Aaron Swartz wrote a template for a letter to a congressperson that outlines an enlightened view of the mischief that Congress has been up to on behalf of the entertainment industry.  

I got a funky Russian greeting card with a monkey and even funkier music. If only I knew what it said! (Postscript: I've gotten numerous translations now. It's spam. Shucks. I was hoping I had a Russian friend who thought I spoke Russian.) 

To Michael Rogers who asks how frequently a person writing a weblog should update (I hate calling these people bloggers, as Rogers does, that's a trademark). My answer is As frequently as something happens and you have the time or inclination to write it up. Rogers then says something provocative: "The kind of article that a writer produces after a week of thought is fundamentally different than one produced after a few hours." True. But you can keep lots of ideas in your head, and think about them for hours, days, weeks, months, years or decades; and even repeat them and expand on them, and (rarely) change your mind about something. Even great writers like Hemingway repeated themes. People who blog do this even more. It helps fill the space. Every event is an opportunity to "prove" ones' pet theories. I do this a lot. It's okay because everyone else does it too.  

John Robb trawled the Web to find incumbents who were more likely to lose their jobs in the next election, and received big bucks from Hollywood, and supported one of the initiatives to hack the Internet for their contributors in California. If you live in the districts of one of these Reps, you have extrordinary power in November to change policy in the US for the better. Your vote, and your neighbors' votes, really mean something this time.
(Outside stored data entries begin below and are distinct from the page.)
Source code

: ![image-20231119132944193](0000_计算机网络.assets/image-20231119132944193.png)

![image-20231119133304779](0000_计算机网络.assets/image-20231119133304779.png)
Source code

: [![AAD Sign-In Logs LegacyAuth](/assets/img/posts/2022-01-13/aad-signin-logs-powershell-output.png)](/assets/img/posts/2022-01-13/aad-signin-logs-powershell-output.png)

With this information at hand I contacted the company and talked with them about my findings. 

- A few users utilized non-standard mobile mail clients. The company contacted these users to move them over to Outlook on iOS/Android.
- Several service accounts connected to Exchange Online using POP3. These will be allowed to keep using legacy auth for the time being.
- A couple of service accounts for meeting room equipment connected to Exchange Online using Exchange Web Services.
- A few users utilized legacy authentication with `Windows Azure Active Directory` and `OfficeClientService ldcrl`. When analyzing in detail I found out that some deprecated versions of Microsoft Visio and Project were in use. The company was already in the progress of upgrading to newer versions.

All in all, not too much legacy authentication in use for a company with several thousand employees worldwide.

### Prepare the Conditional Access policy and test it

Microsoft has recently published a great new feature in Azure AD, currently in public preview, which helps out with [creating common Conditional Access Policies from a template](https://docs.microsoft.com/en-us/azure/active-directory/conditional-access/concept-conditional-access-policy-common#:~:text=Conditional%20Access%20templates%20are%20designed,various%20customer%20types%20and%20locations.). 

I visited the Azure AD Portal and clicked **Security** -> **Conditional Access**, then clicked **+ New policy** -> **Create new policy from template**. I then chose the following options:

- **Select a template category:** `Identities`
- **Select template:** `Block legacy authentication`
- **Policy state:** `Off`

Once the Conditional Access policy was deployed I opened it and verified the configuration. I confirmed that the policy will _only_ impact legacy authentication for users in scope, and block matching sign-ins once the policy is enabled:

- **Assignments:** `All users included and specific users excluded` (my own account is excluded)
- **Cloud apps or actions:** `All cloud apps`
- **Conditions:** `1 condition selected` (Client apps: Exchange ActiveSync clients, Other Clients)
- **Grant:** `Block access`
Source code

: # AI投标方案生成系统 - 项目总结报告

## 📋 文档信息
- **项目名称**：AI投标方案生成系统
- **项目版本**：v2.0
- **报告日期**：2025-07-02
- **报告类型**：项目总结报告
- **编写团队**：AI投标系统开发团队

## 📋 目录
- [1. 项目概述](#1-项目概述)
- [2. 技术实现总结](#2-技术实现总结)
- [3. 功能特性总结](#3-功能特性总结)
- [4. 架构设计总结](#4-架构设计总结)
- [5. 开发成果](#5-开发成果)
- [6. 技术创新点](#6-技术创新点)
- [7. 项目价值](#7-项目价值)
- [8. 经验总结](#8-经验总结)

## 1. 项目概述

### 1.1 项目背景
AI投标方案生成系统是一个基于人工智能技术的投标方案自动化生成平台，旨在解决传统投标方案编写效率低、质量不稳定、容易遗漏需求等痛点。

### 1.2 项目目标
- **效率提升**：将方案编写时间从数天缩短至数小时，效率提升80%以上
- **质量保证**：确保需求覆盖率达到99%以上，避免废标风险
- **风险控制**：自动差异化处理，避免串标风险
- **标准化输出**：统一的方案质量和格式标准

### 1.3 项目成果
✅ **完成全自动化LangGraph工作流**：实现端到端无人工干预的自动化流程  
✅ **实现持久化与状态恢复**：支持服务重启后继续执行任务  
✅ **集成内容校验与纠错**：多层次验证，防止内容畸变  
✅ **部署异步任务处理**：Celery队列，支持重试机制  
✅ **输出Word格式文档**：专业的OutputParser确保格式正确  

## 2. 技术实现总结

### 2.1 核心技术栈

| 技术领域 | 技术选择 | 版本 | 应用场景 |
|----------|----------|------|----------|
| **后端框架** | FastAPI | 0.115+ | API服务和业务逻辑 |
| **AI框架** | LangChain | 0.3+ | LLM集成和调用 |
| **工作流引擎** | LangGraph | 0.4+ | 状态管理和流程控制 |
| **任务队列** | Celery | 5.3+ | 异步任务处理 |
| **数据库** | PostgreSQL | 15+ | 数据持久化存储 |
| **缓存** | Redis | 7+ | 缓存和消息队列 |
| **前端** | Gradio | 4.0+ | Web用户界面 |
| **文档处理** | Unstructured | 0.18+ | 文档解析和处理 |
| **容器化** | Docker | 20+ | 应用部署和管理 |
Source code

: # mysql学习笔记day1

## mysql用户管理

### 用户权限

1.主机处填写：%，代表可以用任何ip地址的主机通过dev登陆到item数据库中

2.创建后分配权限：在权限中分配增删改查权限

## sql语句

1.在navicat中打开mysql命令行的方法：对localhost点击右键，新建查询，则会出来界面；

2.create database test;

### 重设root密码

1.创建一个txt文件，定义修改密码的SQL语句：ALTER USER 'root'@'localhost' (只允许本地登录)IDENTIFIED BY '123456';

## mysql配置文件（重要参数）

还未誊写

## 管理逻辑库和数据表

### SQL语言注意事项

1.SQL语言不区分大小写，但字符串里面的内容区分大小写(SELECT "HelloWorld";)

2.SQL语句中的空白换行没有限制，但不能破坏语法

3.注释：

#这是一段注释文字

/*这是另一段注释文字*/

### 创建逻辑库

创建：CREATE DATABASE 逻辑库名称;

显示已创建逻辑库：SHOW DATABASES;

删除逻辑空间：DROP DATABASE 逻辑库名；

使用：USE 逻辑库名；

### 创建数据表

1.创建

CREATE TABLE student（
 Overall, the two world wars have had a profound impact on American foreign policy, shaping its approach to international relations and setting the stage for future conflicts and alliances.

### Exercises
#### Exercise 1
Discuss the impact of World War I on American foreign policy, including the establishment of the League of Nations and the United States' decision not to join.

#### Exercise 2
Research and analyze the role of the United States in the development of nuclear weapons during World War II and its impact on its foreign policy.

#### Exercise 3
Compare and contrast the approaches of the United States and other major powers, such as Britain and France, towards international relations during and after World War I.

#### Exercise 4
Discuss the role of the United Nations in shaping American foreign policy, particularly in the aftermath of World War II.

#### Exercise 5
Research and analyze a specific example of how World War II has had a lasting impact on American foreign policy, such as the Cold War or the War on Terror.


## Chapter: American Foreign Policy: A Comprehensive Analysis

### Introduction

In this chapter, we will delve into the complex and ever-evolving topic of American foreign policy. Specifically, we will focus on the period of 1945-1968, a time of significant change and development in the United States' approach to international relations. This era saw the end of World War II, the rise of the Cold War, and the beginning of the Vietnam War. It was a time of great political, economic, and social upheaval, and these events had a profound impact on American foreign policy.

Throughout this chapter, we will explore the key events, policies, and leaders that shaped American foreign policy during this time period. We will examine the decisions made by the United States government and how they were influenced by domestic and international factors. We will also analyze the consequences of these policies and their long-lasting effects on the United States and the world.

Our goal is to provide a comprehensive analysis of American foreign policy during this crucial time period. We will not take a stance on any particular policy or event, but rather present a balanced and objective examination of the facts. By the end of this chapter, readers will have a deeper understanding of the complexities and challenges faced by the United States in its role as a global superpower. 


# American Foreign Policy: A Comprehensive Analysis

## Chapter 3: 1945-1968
BTW, it's interesting to see that the Internet issues don't appear on the candidates' websites at this time.  

Ed Cone, in today's News & Record, continues the discussion of the digital vigilante bill sponsored by his district's Rep, Howard Coble. It's remarkable, don't miss what's going on. A fairly random district in America's industrial South is becoming a hotbed for one of the most interesting faceoffs in politics, economics and the Internet.  

Dan Gillmor: "It's doubtful that Tara Grubb worries Hollywood's movie moguls or the people who run the record industry." 

Standing on the toes 

Sir Isaac Newton said "If I have seen further it is by standing on the shoulders of Giants."

A beautiful idea, something like "Only steal from the best."

BTW, it might have been sarcastic, it turns out, but it's still a nice sentiment and a good philosophy for explorers, leaders and scientists like Newton.

Brian Reid, said "In computer science, we stand on each other's feet."

That's still true, to this day, and very unfortunate when it happens.

Blaze a new trail, start something different, take what we know and discover something completely new.

But be careful when you do that.

"No good deed goes unpunished."



     

Last update: Sunday, August 25, 2002 at 6:50 PM Eastern.